Héliciculture : une belle opération escargots
L'élevage d'escargots est une diversification peu commune qui, malgré ses contraintes, semble constituer une valeur sûre. Reportage à la Ferme du Colimaçon, chez Philippe et Quentin Maurice.
L'élevage d'escargots est une diversification peu commune qui, malgré ses contraintes, semble constituer une valeur sûre. Reportage à la Ferme du Colimaçon, chez Philippe et Quentin Maurice.
Ils ne seraient qu'environ 400 sur tout le territoire français, et une poignée en Île-de-France, selon un rapport du Conseil général de l'alimentation, de l'agriculture et des espaces ruraux (CGAAER)*. Les héliciculteurs produisent pourtant un aliment phare de la gastronomie française, souvent servi et consommé au moment des fêtes de fin d'année : l'escargot. « Un potentiel de développement existe pour une production d’escargots nés, élevés et transformés en France. À condition d’être bien maîtrisée, cette activité constituerait une piste de diversification pour des éleveurs d’autres filières », souligne le CGAAER dans sa note de mission.
C'est cette volonté de diversification qui a conduit Philippe Maurice à se lancer dans l'aventure de l'héliciculture. Au début des années 90, il est installé sur la ferme familiale de 47 hectares en polyculture, située à Oinville-sur-Montcient (Yvelines). Il cesse l'activité d'élevage de bovins menée par ses parents, agrandit les surfaces et déménage la ferme à la sortie du village. En 1997, son épouse souhaite revenir sur l'exploitation. Pour dégager un second salaire, il faut diversifier. « L'idée de faire une activité de production et vente d'escargots est venue de ma mère, qui adorait en manger », raconte Quentin Maurice, le fils de Philippe.
Sa mère suit une formation à Rennes (Ille-et-Vilaine) sur le sujet. Une escargotière de 350 m2 est construite, ressemblant à une grande serre entourée d'une clôture électrique. Des tuiles, sources de chaleur, constituent des abris douillets. Un système de brumisation se déclenche deux fois par jour pour apporter la dose d'humidité nécessaire. En effet, le petit gastéropode est fragile. S'il fait trop chaud, les escargots peuvent s'entasser par groupe autour de zones fraîches, ce qui favorise le développement de maladies.

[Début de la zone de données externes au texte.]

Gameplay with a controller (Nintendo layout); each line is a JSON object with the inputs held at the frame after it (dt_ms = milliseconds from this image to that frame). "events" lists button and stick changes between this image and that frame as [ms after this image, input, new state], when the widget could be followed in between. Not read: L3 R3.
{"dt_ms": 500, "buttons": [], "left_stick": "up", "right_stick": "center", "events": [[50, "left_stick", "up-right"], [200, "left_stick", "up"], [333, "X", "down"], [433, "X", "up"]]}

Des étapes d'élevage bien distinctes
Depuis, chaque année, entre 120 000 et 140 000 escargots gros et petits gris sont produits sur le site. L'élevage suit une série d'étapes bien précises. Début novembre, la serre est vidée et nettoyée. En février et mars, c'est l'implantation des couverts végétaux : radis chinois, chia, vesce, phacélie. Ils constitueront une partie de l'alimentation des escargots. Une attention particulière doit leur être consacrée : s'il n'y en a pas assez, ou si les couverts ne sont pas assez diversifiés, les escargots ne pourront pas manger à leur faim pendant les mois d'été.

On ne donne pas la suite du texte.